A questo proposito, un classico studio condotto presso l’Università statale dell’Iowa ha concluso che la catarsi non sempre diminuisce l’aggressività; in alcuni casi, può addirittura aumentarla. Infatti, questi ricercatori hanno scoperto che non fare nulla era il modo migliore per ridurre la rabbia.
Al contrario, quando parli a partire da una situazione su cui hai riflettuto, avrai una prospettiva più ampia perché avrai colto più sfumature. Questa rivalutazione cognitiva ti permette di vedere alternative e di mettere in discussione le tue conclusioni iniziali, poiché sei in grado di avere una visione più completa.
Certo, questo non significa che tu debba sempre aspettare di stare “perfettamente bene” prima di esprimere qualcosa. Anzi, aspettare di raggiungere uno stato ideale può diventare un’altra forma di evitamento. Ma vale la pena chiedersi: “parlo per capire meglio ciò che provo, o semplicemente per sfogarmi?”
Entrambi possono essere utili, ma servono a scopi diversi. Ed è importante tenerlo a mente. Sfogarsi regola le emozioni nel breve termine; la riflessione le trasforma nel medio e lungo termine. Se si confondono le due cose, si rischia di rimanere intrappolati in un circolo vizioso di espressione continua senza una reale elaborazione. Si parla molto, ma si capisce poco. Ci si sfoga, ma non si elabora.
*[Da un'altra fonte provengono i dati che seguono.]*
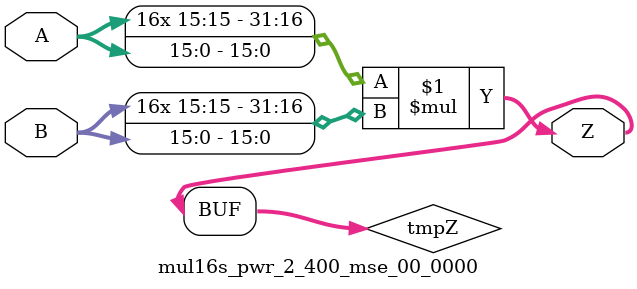
<source format=v>
/***
* This code is a part of EvoApproxLib library (ehw.fit.vutbr.cz/approxlib) distributed under The MIT License.
* When used, please cite the following article(s): V. Mrazek, Z. Vasicek, L. Sekanina, H. Jiang and J. Han, "Scalable Construction of Approximate Multipliers With Formally Guaranteed Worst Case Error" in IEEE Transactions on Very Large Scale Integration (VLSI) Systems, vol. 26, no. 11, pp. 2572-2576, Nov. 2018. doi: 10.1109/TVLSI.2018.2856362 
* This file contains a circuit from a sub-set of pareto optimal circuits with respect to the pwr and mse parameters
***/

//Behavioral model of 16-bit Signed Truncated Multiplier
//Truncated bits: 0

module mul16s_pwr_2_400_mse_00_0000(
	A, 
	B,
	Z
);

input signed [16-1:0] A;
input signed [16-1:0] B;
output signed [2*16-1:0] Z;

wire signed [2*(16-0)-1:0] tmpZ;
assign tmpZ = $signed(A[16-1:0]) * $signed(B[16-1:0]);
assign Z = $signed(tmpZ);
endmodule


// internal reference: truncation-tm.16.mul16s_pwr_2_400_mse_00_0000


</source>
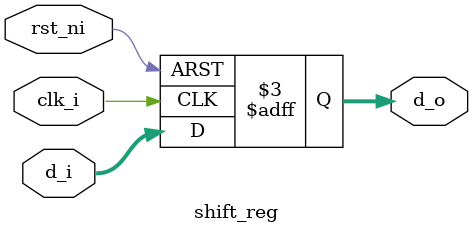
<source format=v>
module shift_reg (
	clk_i,
	rst_ni,
	d_i,
	d_o
);
	parameter [31:0] Depth = 1;
	input wire clk_i;
	input wire rst_ni;
	input wire [100:0] d_i;
	output reg [100:0] d_o;
	generate
		if (Depth == 0) begin : genblk1
			wire [100:0] sv2v_tmp_021F4;
			assign sv2v_tmp_021F4 = d_i;
			always @(*) d_o = sv2v_tmp_021F4;
		end
		else if (Depth == 1) begin : genblk1
			always @(posedge clk_i or negedge rst_ni)
				if (~rst_ni)
					d_o <= 101'sb0;
				else
					d_o <= d_i;
		end
		else if (Depth > 1) begin : genblk1
			wire [Depth - 1:0] reg_d;
			reg [Depth - 1:0] reg_q;
			wire [100:0] sv2v_tmp_D887A;
			assign sv2v_tmp_D887A = reg_q[Depth - 1];
			always @(*) d_o = sv2v_tmp_D887A;
			assign reg_d = {reg_q[Depth - 2:0], d_i};
			always @(posedge clk_i or negedge rst_ni)
				if (~rst_ni)
					reg_q <= 1'sb0;
				else
					reg_q <= reg_d;
		end
	endgenerate
endmodule

</source>
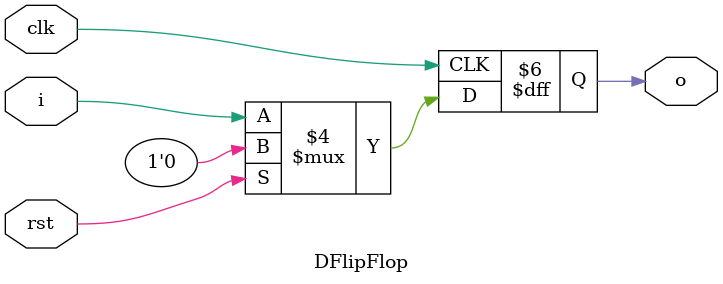
<source format=v>
`timescale 1ns / 1ns

module DFlipFlop #(parameter N = 0) (
	output reg [N:0] o,
	input [N:0] i,
	input rst,
	input clk
);

always @(posedge clk) begin
	if(rst == 1'b1) begin
		o <= 1'b0;
	end
	else begin
		o <= i;
	end
end

endmodule

</source>
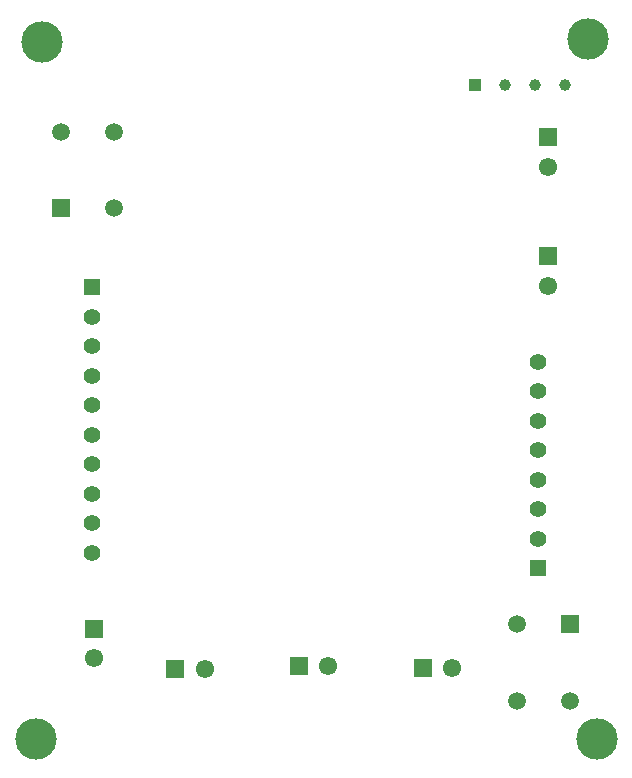
<source format=gbr>
G04*
G04 #@! TF.GenerationSoftware,Altium Limited,Altium Designer,24.2.2 (26)*
G04*
G04 Layer_Color=255*
%FSLAX43Y43*%
%MOMM*%
G71*
G04*
G04 #@! TF.SameCoordinates,78AD72C9-59E1-4A50-B3D3-B96FA2B5B495*
G04*
G04*
G04 #@! TF.FilePolarity,Positive*
G04*
G01*
G75*
%ADD37C,1.550*%
%ADD38R,1.550X1.550*%
%ADD39C,1.400*%
%ADD40R,1.400X1.400*%
%ADD43R,1.550X1.550*%
%ADD49R,1.500X1.500*%
%ADD50C,1.500*%
%ADD51R,0.985X0.985*%
%ADD52C,0.985*%
%ADD53C,3.500*%
D37*
X7175Y9075D02*
D03*
X45600Y50700D02*
D03*
X45625Y40625D02*
D03*
X27025Y8425D02*
D03*
X37525Y8275D02*
D03*
X16575Y8175D02*
D03*
D38*
X7175Y11575D02*
D03*
X45600Y53200D02*
D03*
X45625Y43125D02*
D03*
D39*
X7000Y18000D02*
D03*
Y20500D02*
D03*
Y23000D02*
D03*
Y25500D02*
D03*
Y28000D02*
D03*
Y30500D02*
D03*
Y33000D02*
D03*
Y35500D02*
D03*
Y38000D02*
D03*
X44775Y34175D02*
D03*
Y31675D02*
D03*
Y29175D02*
D03*
Y26675D02*
D03*
Y24175D02*
D03*
Y21675D02*
D03*
Y19175D02*
D03*
D40*
X7000Y40500D02*
D03*
X44775Y16675D02*
D03*
D43*
X24525Y8425D02*
D03*
X35025Y8275D02*
D03*
X14075Y8175D02*
D03*
D49*
X47500Y11950D02*
D03*
X4400Y47150D02*
D03*
D50*
X43000Y11950D02*
D03*
Y5450D02*
D03*
X47500D02*
D03*
X8900Y47150D02*
D03*
Y53650D02*
D03*
X4400D02*
D03*
D51*
X39410Y57575D02*
D03*
D52*
X41950D02*
D03*
X44490D02*
D03*
X47030D02*
D03*
D53*
X2750Y61250D02*
D03*
X49000Y61500D02*
D03*
X2250Y2250D02*
D03*
X49750D02*
D03*
M02*

</source>
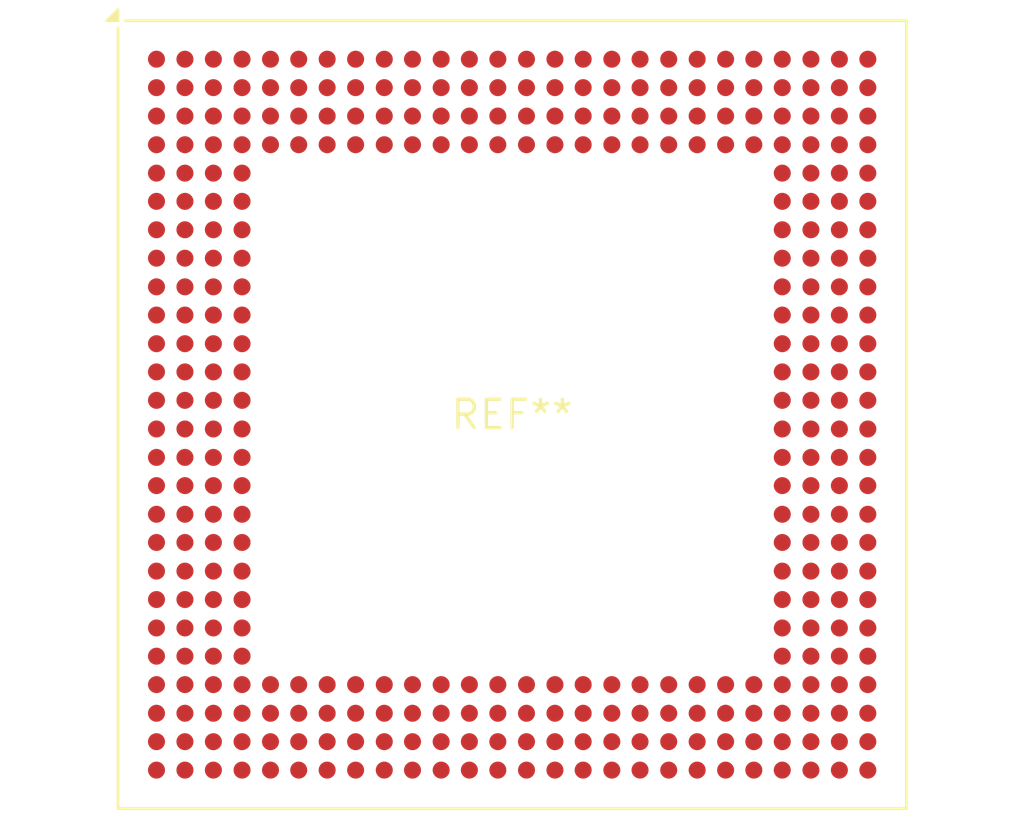
<source format=kicad_pcb>
(kicad_pcb (version 20240108) (generator pcbnew)

  (general
    (thickness 1.6)
  )

  (paper "A4")
  (layers
    (0 "F.Cu" signal)
    (31 "B.Cu" signal)
    (32 "B.Adhes" user "B.Adhesive")
    (33 "F.Adhes" user "F.Adhesive")
    (34 "B.Paste" user)
    (35 "F.Paste" user)
    (36 "B.SilkS" user "B.Silkscreen")
    (37 "F.SilkS" user "F.Silkscreen")
    (38 "B.Mask" user)
    (39 "F.Mask" user)
    (40 "Dwgs.User" user "User.Drawings")
    (41 "Cmts.User" user "User.Comments")
    (42 "Eco1.User" user "User.Eco1")
    (43 "Eco2.User" user "User.Eco2")
    (44 "Edge.Cuts" user)
    (45 "Margin" user)
    (46 "B.CrtYd" user "B.Courtyard")
    (47 "F.CrtYd" user "F.Courtyard")
    (48 "B.Fab" user)
    (49 "F.Fab" user)
    (50 "User.1" user)
    (51 "User.2" user)
    (52 "User.3" user)
    (53 "User.4" user)
    (54 "User.5" user)
    (55 "User.6" user)
    (56 "User.7" user)
    (57 "User.8" user)
    (58 "User.9" user)
  )

  (setup
    (pad_to_mask_clearance 0)
    (pcbplotparams
      (layerselection 0x00010fc_ffffffff)
      (plot_on_all_layers_selection 0x0000000_00000000)
      (disableapertmacros false)
      (usegerberextensions false)
      (usegerberattributes false)
      (usegerberadvancedattributes false)
      (creategerberjobfile false)
      (dashed_line_dash_ratio 12.000000)
      (dashed_line_gap_ratio 3.000000)
      (svgprecision 4)
      (plotframeref false)
      (viasonmask false)
      (mode 1)
      (useauxorigin false)
      (hpglpennumber 1)
      (hpglpenspeed 20)
      (hpglpendiameter 15.000000)
      (dxfpolygonmode false)
      (dxfimperialunits false)
      (dxfusepcbnewfont false)
      (psnegative false)
      (psa4output false)
      (plotreference false)
      (plotvalue false)
      (plotinvisibletext false)
      (sketchpadsonfab false)
      (subtractmaskfromsilk false)
      (outputformat 1)
      (mirror false)
      (drillshape 1)
      (scaleselection 1)
      (outputdirectory "")
    )
  )

  (net 0 "")

  (footprint "BGA-352_35.0x35.0mm_Layout26x26_P1.27mm" (layer "F.Cu") (at 0 0))

)

</source>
La tua vita interiore ha bisogno di uno spazio riservato
Ovviamente, non si tratta di isolarsi o di evitare di condividere ciò che ci sta accadendo, ma di decidere consapevolmente cosa condividere, con chi, quando e, soprattutto, perché lo si fa.
Quando condividi tutto automaticamente, senza filtri, perdi la capacità di scegliere. Avere uno spazio intimo protetto dai rumori esterni ti dà la possibilità di commettere errori di interpretazione senza che questi vengano “registrati” all’esterno, permettendoti di cambiare idea tutte le volte che vuoi senza doverla giustificare. Questa si chiama libertà psicologica di costruire la propria storia.
Anche le tue emozioni, esperienze e pensieri hanno bisogno di uno spazio interiore dove non vengano costantemente osservati, commentati o valutati. Perché non tutto ciò che è importante accade all’esterno. Anzi, molte delle trasformazioni più profonde avvengono in silenzio, senza testimoni né applausi.
Fonte:
Bushman, BJ (2002) Sfogare la rabbia alimenta o spegne la fiamma? Catarsi, ruminazione, distrazione, rabbia e risposta aggressiva. Personality and Social Psychology Bulletin; 28(6): 724–731.